=== Begin Enclosure ===

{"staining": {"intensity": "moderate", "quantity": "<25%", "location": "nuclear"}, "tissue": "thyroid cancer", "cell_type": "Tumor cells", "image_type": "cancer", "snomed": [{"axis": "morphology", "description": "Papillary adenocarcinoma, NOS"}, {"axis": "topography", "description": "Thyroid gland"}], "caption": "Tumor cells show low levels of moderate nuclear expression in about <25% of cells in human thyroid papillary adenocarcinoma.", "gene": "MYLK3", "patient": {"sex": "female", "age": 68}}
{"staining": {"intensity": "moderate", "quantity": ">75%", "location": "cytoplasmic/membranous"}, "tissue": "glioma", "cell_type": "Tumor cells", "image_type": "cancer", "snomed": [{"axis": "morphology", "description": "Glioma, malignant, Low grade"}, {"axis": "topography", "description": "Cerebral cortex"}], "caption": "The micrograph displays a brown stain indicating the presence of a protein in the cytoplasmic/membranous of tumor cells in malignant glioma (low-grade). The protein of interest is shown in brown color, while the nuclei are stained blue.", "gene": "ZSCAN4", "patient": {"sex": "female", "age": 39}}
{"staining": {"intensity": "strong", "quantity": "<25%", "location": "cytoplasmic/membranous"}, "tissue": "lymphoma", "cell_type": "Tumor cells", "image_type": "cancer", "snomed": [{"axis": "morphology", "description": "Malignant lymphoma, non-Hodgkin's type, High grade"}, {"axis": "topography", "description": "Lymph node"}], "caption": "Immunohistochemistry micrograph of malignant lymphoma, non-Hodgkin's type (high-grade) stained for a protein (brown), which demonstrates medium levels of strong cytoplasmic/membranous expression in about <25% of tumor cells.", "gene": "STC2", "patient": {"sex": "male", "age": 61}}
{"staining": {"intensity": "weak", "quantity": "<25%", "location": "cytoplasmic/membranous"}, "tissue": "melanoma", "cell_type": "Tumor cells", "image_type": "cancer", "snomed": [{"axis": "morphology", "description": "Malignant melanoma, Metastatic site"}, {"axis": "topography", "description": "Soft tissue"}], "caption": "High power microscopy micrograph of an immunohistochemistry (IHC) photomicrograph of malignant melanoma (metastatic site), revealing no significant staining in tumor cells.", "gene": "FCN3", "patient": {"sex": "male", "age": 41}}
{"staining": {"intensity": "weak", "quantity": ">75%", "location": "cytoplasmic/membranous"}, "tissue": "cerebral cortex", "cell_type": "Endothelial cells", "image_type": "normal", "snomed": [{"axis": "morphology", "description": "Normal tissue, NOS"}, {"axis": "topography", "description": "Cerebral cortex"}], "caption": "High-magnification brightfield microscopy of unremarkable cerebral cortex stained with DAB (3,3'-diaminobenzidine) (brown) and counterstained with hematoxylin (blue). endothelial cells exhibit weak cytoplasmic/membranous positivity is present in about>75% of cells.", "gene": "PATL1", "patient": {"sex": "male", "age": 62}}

=== End Enclosure ===

Once more, set down the full listing, verbatim.

_Reply to the task_.
{"staining": {"intensity": "moderate", "quantity": "<25%", "location": "nuclear"}, "tissue": "thyroid cancer", "cell_type": "Tumor cells", "image_type": "cancer", "snomed": [{"axis": "morphology", "description": "Papillary adenocarcinoma, NOS"}, {"axis": "topography", "description": "Thyroid gland"}], "caption": "Tumor cells show low levels of moderate nuclear expression in about <25% of cells in human thyroid papillary adenocarcinoma.", "gene": "MYLK3", "patient": {"sex": "female", "age": 68}}
{"staining": {"intensity": "moderate", "quantity": ">75%", "location": "cytoplasmic/membranous"}, "tissue": "glioma", "cell_type": "Tumor cells", "image_type": "cancer", "snomed": [{"axis": "morphology", "description": "Glioma, malignant, Low grade"}, {"axis": "topography", "description": "Cerebral cortex"}], "caption": "The micrograph displays a brown stain indicating the presence of a protein in the cytoplasmic/membranous of tumor cells in malignant glioma (low-grade). The protein of interest is shown in brown color, while the nuclei are stained blue.", "gene": "ZSCAN4", "patient": {"sex": "female", "age": 39}}
{"staining": {"intensity": "strong", "quantity": "<25%", "location": "cytoplasmic/membranous"}, "tissue": "lymphoma", "cell_type": "Tumor cells", "image_type": "cancer", "snomed": [{"axis": "morphology", "description": "Malignant lymphoma, non-Hodgkin's type, High grade"}, {"axis": "topography", "description": "Lymph node"}], "caption": "Immunohistochemistry micrograph of malignant lymphoma, non-Hodgkin's type (high-grade) stained for a protein (brown), which demonstrates medium levels of strong cytoplasmic/membranous expression in about <25% of tumor cells.", "gene": "STC2", "patient": {"sex": "male", "age": 61}}
{"staining": {"intensity": "weak", "quantity": "<25%", "location": "cytoplasmic/membranous"}, "tissue": "melanoma", "cell_type": "Tumor cells", "image_type": "cancer", "snomed": [{"axis": "morphology", "description": "Malignant melanoma, Metastatic site"}, {"axis": "topography", "description": "Soft tissue"}], "caption": "High power microscopy micrograph of an immunohistochemistry (IHC) photomicrograph of malignant melanoma (metastatic site), revealing no significant staining in tumor cells.", "gene": "FCN3", "patient": {"sex": "male", "age": 41}}
{"staining": {"intensity": "weak", "quantity": ">75%", "location": "cytoplasmic/membranous"}, "tissue": "cerebral cortex", "cell_type": "Endothelial cells", "image_type": "normal", "snomed": [{"axis": "morphology", "description": "Normal tissue, NOS"}, {"axis": "topography", "description": "Cerebral cortex"}], "caption": "High-magnification brightfield microscopy of unremarkable cerebral cortex stained with DAB (3,3'-diaminobenzidine) (brown) and counterstained with hematoxylin (blue). endothelial cells exhibit weak cytoplasmic/membranous positivity is present in about>75% of cells.", "gene": "PATL1", "patient": {"sex": "male", "age": 62}}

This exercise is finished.